PS 48 Abstract - Streamline QA/QC for observational data

Li Kui, Marine Science Institute, University of California, Santa Barbara, Santa Barbara, CA, Kristin Vanderbilt, University of New Mexico, Albuquerque, NM and John H. Porter, Environmental Sciences, University of Virginia, Charlottesville, VA
Background/Question/Methods

Observational data, a form of data observed/measured by humans, has been used widely in a variety of disciplines to gain first-hand knowledge on target objects in their natural setting. The workflow for processing observational data typically involves data collection on a paper survey sheet, transfer to a computer, QA/QC, and production of a data product. Because of data handling by humans and human interactions with software, e.g. Excel, Google Sheet, Pages or a database, there is a significant chance that human errors will be introduced at both observation (in the field) and data transfer stages. This creates needs for an error checklist, containing the types of errors and how to find them, and tools to assure high quality data.

Results/Conclusions

To improve data quality, we describe best practices for QA/QC of observational data based on our experiences with datasets from the Long-Term Ecological Research (LTER) Network. Potential errors and their causes at each step of data processing are summarized.
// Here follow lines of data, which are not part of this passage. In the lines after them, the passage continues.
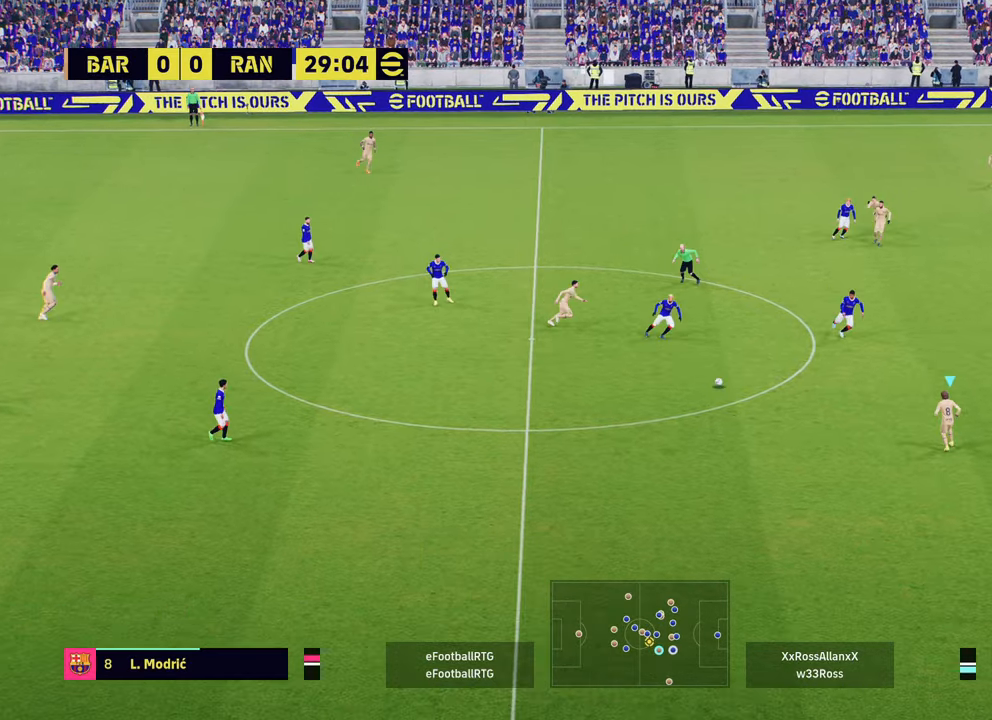
{"buttons": [], "left_stick": "down-right", "right_stick": "center", "events": []}
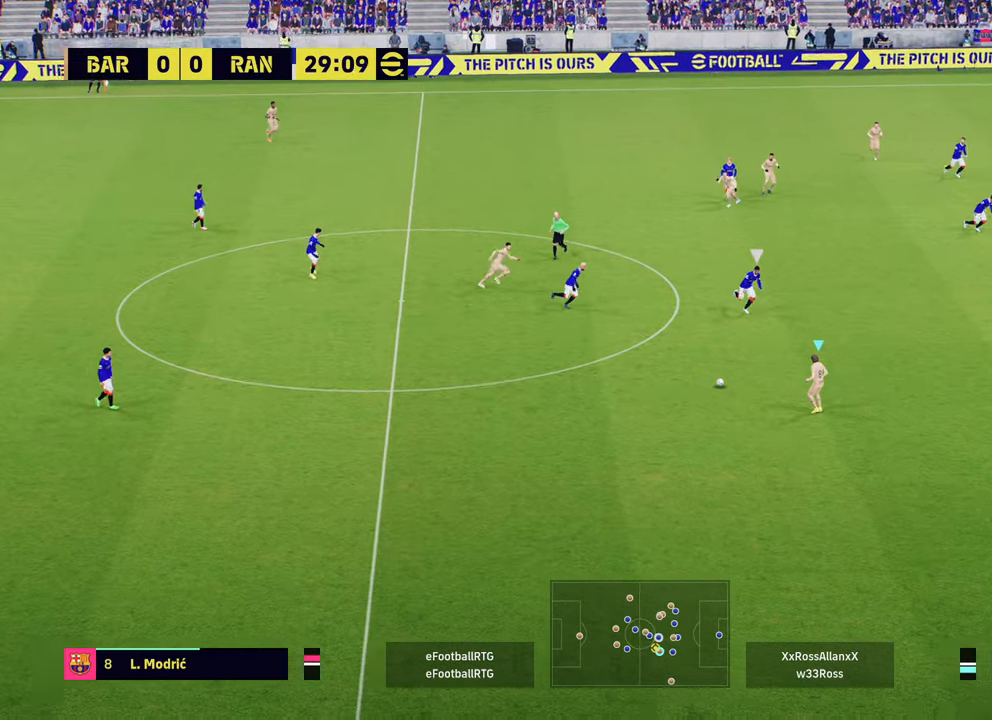
{"buttons": ["CROSS", "L1"], "left_stick": "up-right", "right_stick": "center", "events": [[50, "left_stick", "right"], [484, "L1", "down"], [484, "left_stick", "up-right"], [501, "CROSS", "down"]]}
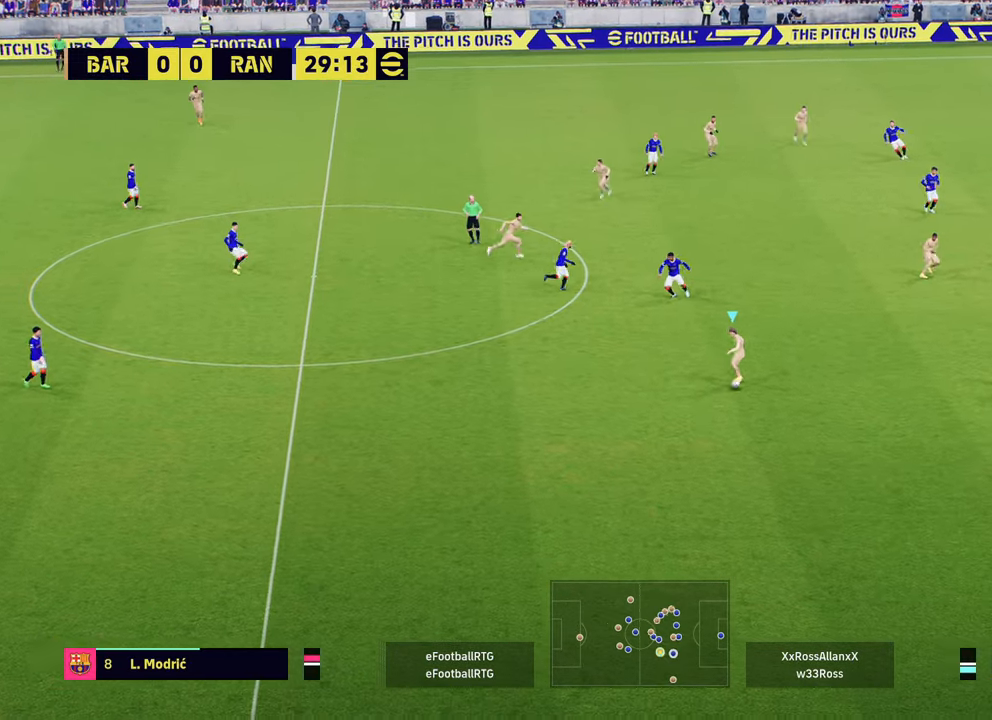
{"buttons": ["L1"], "left_stick": "up-right", "right_stick": "center", "events": [[133, "CROSS", "up"]]}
The corresponding recommendations with examples are provided for each of the data processing steps: 1) Use software and tools that detect errors in the data transfer process from paper to computer; 2) Implement programs/scripts that streamline and automate the QA/QC process in a reproducible way; and 3) Format and organize data to increase the reusability of the data. We conclude that the QA/QC recommendations should be implemented in all observational data processing workflow, through one or multiple platforms. Development of community-wide data processing procedures are essential for QA/QC that would instill confidence in observational data and would improve interoperability in scientific network.